Macie tyle tematów albo przedstawiajcie naszą wersję
27 maja 2022, piątek
Mariusz Gierszewski, RadioZet: Były prezes GetBack Konrad Kąkolewski przebywał w areszcie od czerwca 2018 roku. Jest podejrzany o wielomilionowe oszustwa, wyrządzenie spółce GetBack szkody w wielkich rozmiarach, czy manipulacje instrumentami finansowymi i podawanie nieprawdy o działaniach spółki. W lutym przed warszawskim Sądem Okręgowym ruszył proces, w którym na ławie oskarżonych oprócz Kąkolewskiego zasiada 15 osób. Zarzuty wobec nich dotyczą oszustw związanych z dystrybucją obligacji GetBack i certyfikatów funduszy inwestycyjnych. W styczniu i marcu tego roku prokuratura skierowała do sądu kolejne dwa akty oskarżenia w tej sprawie.
Konrad Kąkolewski po wpłaceniu poręczenia majątkowego wyszedł na wolność 23 maja.
Były prezes GetBacku udzielił wywiadu Radiu ZET jako pierwszemu medium. Wcześniej rozmawiał tylko z dokumentalistą Sylwestrem Latkowskim, który kończy właśnie książkę i film o aferze GetBack.
Mariusz Gierszewski: Jak pan wyszedł z aresztu na Białołęce, nie było kamer i nie było mikrofonów. Zdziwił się pan, że był tylko jeden dziennikarz – Sylwester Latkowski?
Konrad Kąkolewski: Nie zdziwiłem się dlatego, że od dłuższego czasu ta sprawa jest obrabiana można powiedzieć medialnie. Krótko mówiąc, ci ludzie, którzy ukradli pieniądze, poopłacali parę osób w mediach, które pisały o tym w ten sposób, który pozwoli im ukraść te pieniądze. Co więcej, dzisiaj już prokuratura, prowadzi przesłuchania w kierunku tych właśnie osób, które pisały w mediach, przesłuchania na okoliczność tego w jaki sposób oni pomogli okraść 20 tysięcy osób. Nie zdziwiło mnie to, że specjalnie nikogo tam nie ma bo już ustalono w mediach jakąś wersję prawdy.
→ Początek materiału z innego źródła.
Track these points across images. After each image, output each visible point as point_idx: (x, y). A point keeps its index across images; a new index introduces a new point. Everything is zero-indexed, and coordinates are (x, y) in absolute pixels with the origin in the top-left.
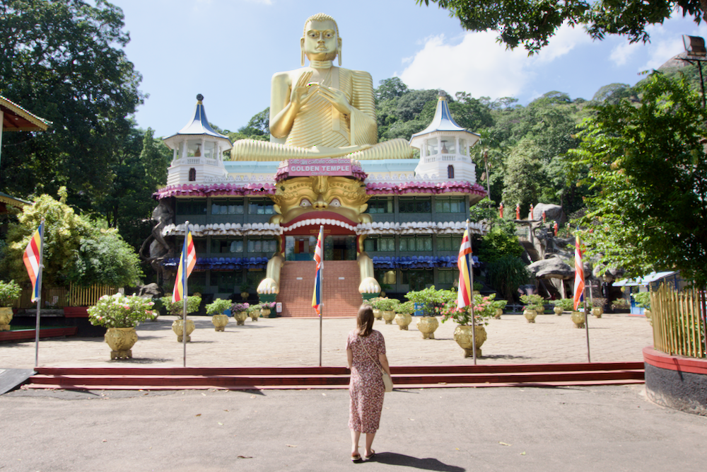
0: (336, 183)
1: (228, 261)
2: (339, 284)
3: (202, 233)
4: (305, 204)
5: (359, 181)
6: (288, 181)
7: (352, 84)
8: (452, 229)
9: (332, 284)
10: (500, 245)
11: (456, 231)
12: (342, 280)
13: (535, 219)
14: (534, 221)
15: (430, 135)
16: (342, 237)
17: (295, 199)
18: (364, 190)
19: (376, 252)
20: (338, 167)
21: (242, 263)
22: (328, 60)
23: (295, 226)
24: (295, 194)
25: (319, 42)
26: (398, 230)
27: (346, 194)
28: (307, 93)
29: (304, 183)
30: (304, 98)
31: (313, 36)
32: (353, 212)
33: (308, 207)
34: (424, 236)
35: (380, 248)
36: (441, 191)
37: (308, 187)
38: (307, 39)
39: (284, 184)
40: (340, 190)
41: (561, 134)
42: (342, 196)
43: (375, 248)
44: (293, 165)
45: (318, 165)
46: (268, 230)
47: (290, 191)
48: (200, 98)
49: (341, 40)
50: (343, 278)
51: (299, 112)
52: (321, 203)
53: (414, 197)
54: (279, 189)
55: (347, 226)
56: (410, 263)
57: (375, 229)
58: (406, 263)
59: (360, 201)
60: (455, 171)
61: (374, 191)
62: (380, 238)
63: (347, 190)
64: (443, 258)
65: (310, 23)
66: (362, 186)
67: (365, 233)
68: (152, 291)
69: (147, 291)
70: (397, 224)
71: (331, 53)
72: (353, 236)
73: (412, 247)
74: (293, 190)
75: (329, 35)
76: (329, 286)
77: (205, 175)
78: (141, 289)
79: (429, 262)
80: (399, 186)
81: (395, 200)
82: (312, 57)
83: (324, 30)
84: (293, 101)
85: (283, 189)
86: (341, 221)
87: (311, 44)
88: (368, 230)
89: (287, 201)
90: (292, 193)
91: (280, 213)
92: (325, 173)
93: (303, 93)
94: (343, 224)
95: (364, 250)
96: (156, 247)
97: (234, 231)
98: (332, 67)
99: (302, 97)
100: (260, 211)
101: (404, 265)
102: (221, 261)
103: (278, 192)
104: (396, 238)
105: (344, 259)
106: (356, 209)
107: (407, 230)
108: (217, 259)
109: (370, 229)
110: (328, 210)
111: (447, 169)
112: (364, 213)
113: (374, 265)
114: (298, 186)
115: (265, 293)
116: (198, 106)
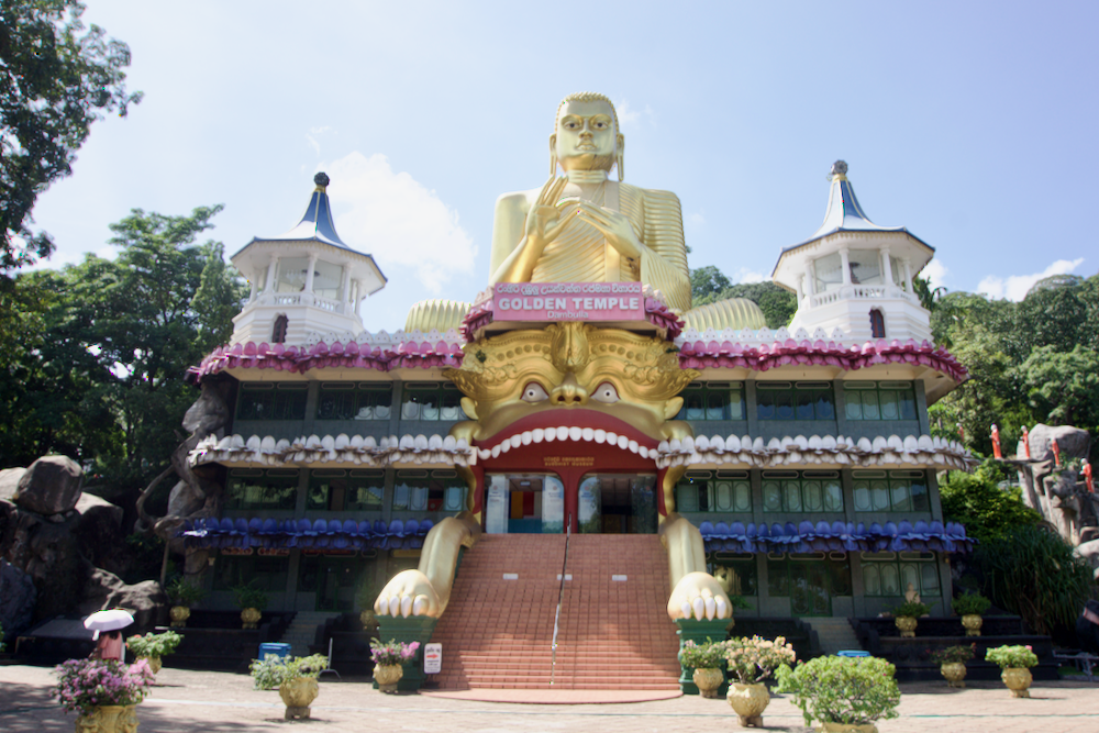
0: (608, 344)
1: (334, 529)
2: (613, 593)
3: (281, 457)
4: (536, 393)
5: (662, 341)
6: (494, 339)
7: (644, 211)
8: (898, 455)
9: (594, 594)
10: (983, 507)
11: (907, 459)
12: (619, 584)
13: (1034, 456)
14: (1033, 461)
15: (824, 241)
16: (622, 479)
17: (510, 383)
18: (674, 360)
19: (705, 515)
20: (613, 301)
21: (371, 534)
22: (598, 168)
23: (506, 446)
24: (511, 371)
25: (582, 136)
26: (760, 456)
27: (631, 370)
28: (557, 218)
29: (532, 344)
30: (552, 228)
31: (572, 125)
32: (649, 415)
33: (541, 402)
34: (822, 477)
35: (715, 504)
36: (862, 363)
37: (541, 353)
38: (562, 134)
39: (485, 347)
40: (616, 363)
41: (1038, 309)
42: (622, 376)
43: (703, 506)
44: (505, 294)
45: (566, 295)
46: (437, 452)
47: (499, 364)
48: (322, 180)
49: (622, 137)
50: (623, 578)
51: (542, 255)
52: (570, 390)
53: (793, 382)
54: (473, 357)
55: (634, 447)
56: (796, 539)
57: (703, 453)
58: (786, 539)
59: (665, 389)
60: (888, 322)
61: (700, 359)
62: (714, 479)
63: (633, 361)
64: (878, 529)
65: (567, 105)
66: (669, 351)
67: (680, 461)
68: (137, 601)
69: (124, 601)
70: (759, 442)
71: (605, 156)
72: (648, 476)
73: (794, 503)
74: (507, 360)
75: (600, 125)
76: (585, 597)
77: (306, 329)
78: (110, 596)
79: (844, 537)
80: (760, 349)
81: (748, 391)
82: (571, 164)
83: (591, 115)
84: (530, 233)
85: (482, 358)
86: (619, 434)
87: (569, 142)
88: (686, 455)
89: (491, 388)
90: (503, 368)
91: (476, 417)
92: (581, 315)
93: (549, 217)
94: (623, 442)
95: (676, 509)
96: (182, 493)
97: (356, 452)
98: (606, 182)
99: (548, 226)
100: (430, 414)
101: (781, 543)
102: (317, 530)
103: (469, 364)
104: (753, 478)
105: (628, 530)
106: (655, 409)
107: (785, 455)
108: (307, 522)
109: (693, 451)
110: (588, 408)
111: (869, 317)
112: (674, 418)
113: (706, 544)
114: (518, 351)
115: (395, 613)
116: (315, 194)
A prawda jest inna. (Przeczytaj całość wywiadu >>>)
Myli się Konrad Kąkolewski, raczej prokuratura chce mieć haki i dać sygnał dziennikarzom, nie przyglądajcie się sprawie, macie tyle tematów albo przedstawiajcie naszą wersję jedynie słuszną.
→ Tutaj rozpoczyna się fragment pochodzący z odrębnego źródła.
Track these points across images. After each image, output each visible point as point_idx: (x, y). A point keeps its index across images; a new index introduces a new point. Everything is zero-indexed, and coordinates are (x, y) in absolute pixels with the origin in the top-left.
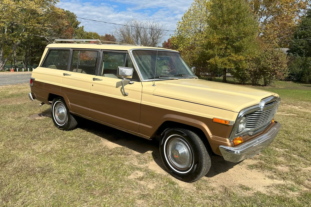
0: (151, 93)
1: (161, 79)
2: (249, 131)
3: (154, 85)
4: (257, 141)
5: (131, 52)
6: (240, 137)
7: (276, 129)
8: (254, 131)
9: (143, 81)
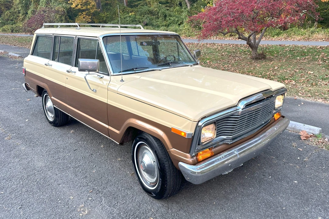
0: (116, 91)
1: (136, 72)
2: (226, 140)
3: (122, 80)
4: (236, 152)
5: (101, 38)
6: (209, 149)
7: (276, 129)
8: (233, 139)
9: (112, 75)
Myślałam, że umrę ze śmiechu, gdy zobaczyłam Scarpię w obroży z sex shopu na szyi. Z gówna bicza nie ukręcisz
28 maja 2022, sobota
W "Gazecie Wyborczej", coś co dawno nie było. Ktoś nazwał po imieniu to, co dzieje się w tzw. Sztuce współczesnej. Czytamy: "Sławna polska sopranistka Aleksandra Kurzak i jej mąż, niemniej sławny tenor Roberto Alagna zerwali kontrakt z barcelońską sceną operową Gran Teatre del Liceu. Poszło o zaplanowaną na 4 stycznia 2023 roku premierę "Toski" Giacoma Pucciniego w reżyserii młodego Hiszpana Rafaela R. Villalobosa.
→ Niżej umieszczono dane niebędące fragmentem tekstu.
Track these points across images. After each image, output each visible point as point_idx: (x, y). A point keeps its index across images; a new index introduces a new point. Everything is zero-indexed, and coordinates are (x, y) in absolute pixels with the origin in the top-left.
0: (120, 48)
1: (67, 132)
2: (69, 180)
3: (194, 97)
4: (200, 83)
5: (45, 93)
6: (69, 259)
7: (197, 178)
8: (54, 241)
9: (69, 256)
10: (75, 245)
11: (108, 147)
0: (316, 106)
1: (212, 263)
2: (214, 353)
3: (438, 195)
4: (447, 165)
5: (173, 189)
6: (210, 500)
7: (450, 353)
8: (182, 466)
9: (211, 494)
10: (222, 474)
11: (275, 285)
Aleksandra Kurzak: – Powód został podany przez teatr. Nie chcieliśmy się wcielać w postacie w inscenizacji zaproponowanej przez Gran Teatre del Liceu.
- Chodziło o sprawy światopoglądowe?
– Nie ubierajmy tego w piękne słowa.
- O nawiązania do filmu „Salò" Piera Paola Pasoliniego?
– Podpisałam kontrakt na „Tosca" di Puccini [„Toscę" Pucciniego], a nie „Pisellini di Pasolini" [fiutki Pasoliniego]. (...)
Nie jestem pruderyjna. W „Carmen" w reżyserii Calixto Bieito – to już jest kultowa inscenizacja – statysta na początku III aktu pokazuje się z gołym penisem. Bieito, który jest Hiszpanem, tłumaczył, że nawiązywał do rytuału torreadorów, przez który przechodzą oni przed walką. Bardzo pięknie jest to pokazane u Calixto, bardzo malarsko. Nie mam nic przeciwko nagości na scenie, o ile ma to dramaturgiczny sens.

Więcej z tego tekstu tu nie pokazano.